5 Thesen zur nachbarschaftlichen Solidarität beim Fall Kadterschmiede

Die Unterstützer*innegruppen für die Liebig34 haben einen lesenswerten Bericht zu den Eviction Talks von gestern Abend veröffentlicht, den wir hier gern teilen:

Unsere lieben Nachbar*innen aus der Rigaer94 wurden vor genau drei Jahren ihres Gemeinschaftsraums „Kadterschmiede“ im Erdgeschoss des Hinterhauses der Rigaer94 beraubt. Ohne Räumungstitel oder Vorwarnung drang die Polzei in das Erdgeschoss ein. Es war die Eskalation der polizeilichen Maßnahmen im Rahmen des sog. Gefahrengebiets, das die gesamte Nachbarschaft seit Oktober 2015 in Atem hielt.

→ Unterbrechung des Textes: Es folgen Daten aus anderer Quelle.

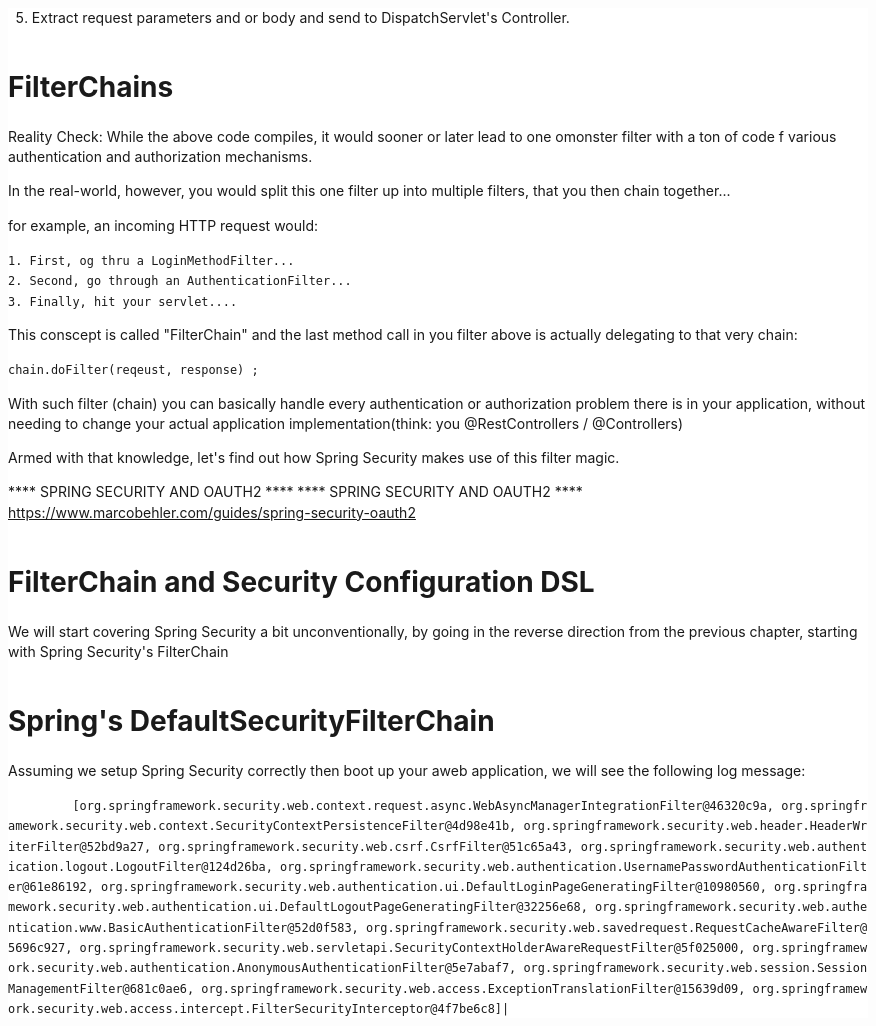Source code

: 5. Extract request parameters and or body and send to DispatchServlet's Controller.
   


FilterChains
=========================================================
Reality Check:  While the above code compiles, it would sooner or
later lead to one omonster filter with a ton of
code f various authentication and authorization mechanisms.


In the real-world, however, you would split this one filter up into multiple
filters, that you then chain together...

for example, an incoming HTTP request would:

    1. First, og thru a LoginMethodFilter...
    2. Second, go through an AuthenticationFilter...
    3. Finally, hit your servlet....

This conscept is called "FilterChain" and the last method
call in you filter above is actually delegating to that very chain:

    chain.doFilter(reqeust, response) ;
    
    
 With such filter (chain) you can basically handle every
 authentication or authorization problem there is in your
 application, without needing to change your actual application
 implementation(think: you @RestControllers / @Controllers)
 
 
 Armed with that knowledge, let's find out how 
 Spring Security makes use of this filter magic.
 
 
 
 
**** SPRING SECURITY AND OAUTH2 ****
**** SPRING SECURITY AND OAUTH2 ****
https://www.marcobehler.com/guides/spring-security-oauth2




FilterChain and Security Configuration DSL
================================================================
We will start covering Spring Security a bit unconventionally,
by going in the reverse direction from the previous chapter,
starting with Spring Security's FilterChain


Spring's DefaultSecurityFilterChain
==================================================================
Assuming we setup Spring Security correctly then boot up
your aweb application, we will see the following log message:

             [org.springframework.security.web.context.request.async.WebAsyncManagerIntegrationFilter@46320c9a, org.springframework.security.web.context.SecurityContextPersistenceFilter@4d98e41b, org.springframework.security.web.header.HeaderWriterFilter@52bd9a27, org.springframework.security.web.csrf.CsrfFilter@51c65a43, org.springframework.security.web.authentication.logout.LogoutFilter@124d26ba, org.springframework.security.web.authentication.UsernamePasswordAuthenticationFilter@61e86192, org.springframework.security.web.authentication.ui.DefaultLoginPageGeneratingFilter@10980560, org.springframework.security.web.authentication.ui.DefaultLogoutPageGeneratingFilter@32256e68, org.springframework.security.web.authentication.www.BasicAuthenticationFilter@52d0f583, org.springframework.security.web.savedrequest.RequestCacheAwareFilter@5696c927, org.springframework.security.web.servletapi.SecurityContextHolderAwareRequestFilter@5f025000, org.springframework.security.web.authentication.AnonymousAuthenticationFilter@5e7abaf7, org.springframework.security.web.session.SessionManagementFilter@681c0ae6, org.springframework.security.web.access.ExceptionTranslationFilter@15639d09, org.springframework.security.web.access.intercept.FilterSecurityInterceptor@4f7be6c8]|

Die Berliner Polizei schützten am 22. Juni 2016 angeblich nur Bauarbeiten in den Räumlichkeiten, entfernten sämtlich Möbel, aber auch alle Fahrräder vom Hof und alles was sich in dem Haus auf dem Dachboden angesammelt hatte. Der Hauseingang und Hausflur wurde insgesamt 3 Wochen von Polizei und Secus belagert. Niemand durfte Besuch empfangen. Die Bewohner*innen durften nur mit Zivis im Schlepptau das Haus verlassen.

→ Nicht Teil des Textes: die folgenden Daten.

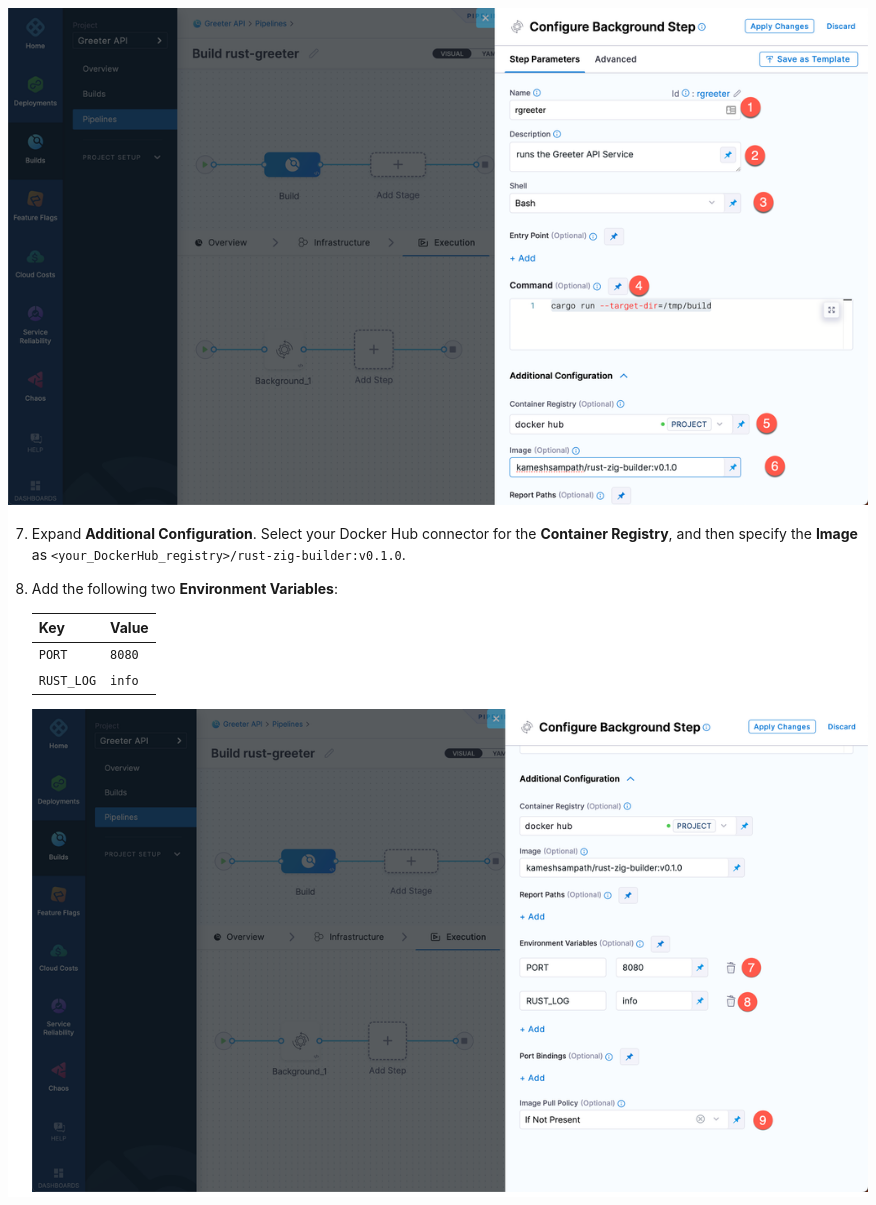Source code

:    ![Background rgreeter Step](../ci-pipelines/static/ci-tutorial-rust-container/rust_pipeline_bg_step.png)

7. Expand **Additional Configuration**. Select your Docker Hub connector for the **Container Registry**, and then specify the **Image** as `<your_DockerHub_registry>/rust-zig-builder:v0.1.0`.
8. Add the following two **Environment Variables**:

   |  Key    | Value   |
   | ---  | ----------- |
   |`PORT`|`8080`|
   |`RUST_LOG`|`info`|

   ![Background rgreeter Step Env](../ci-pipelines/static/ci-tutorial-rust-container/rust_pipeline_bg_step_env.png)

Auf die Räumung folgte viel Solidarität aus der Nachbarschaft. Kiezversammlungen wurden schnell organisiert. Jeden Abend gab es „Geschepper“ in den anliegenden Straße – Bewohner*innen traten ans Fenster und klopften auf Töpfe und Pfannen. Eine bundesweite Demo mit 2000 Teilnehmer*innen sowie nächtliche Aktionen am 7. Juli setzten ein militantes Signal.
Parallel verteidigte sich das Haus juristisch gegen die Räumung in einem Eilverfahren das sie gewannen. Der Raum musste wieder an das Haus übergeben werden. Die Kadterschmiede ist nach dem Kampf ein noch wichtigerer Ort geworden.
Letzte Woche gab es das mittlerweile 4. Räumungsverfahren gegen die Kadterschmiede, das aber aus formalen Gründen abgewiesen wurde. Hintergrund ist, dass der eigentliche Besitzer gern anonym bleiben will.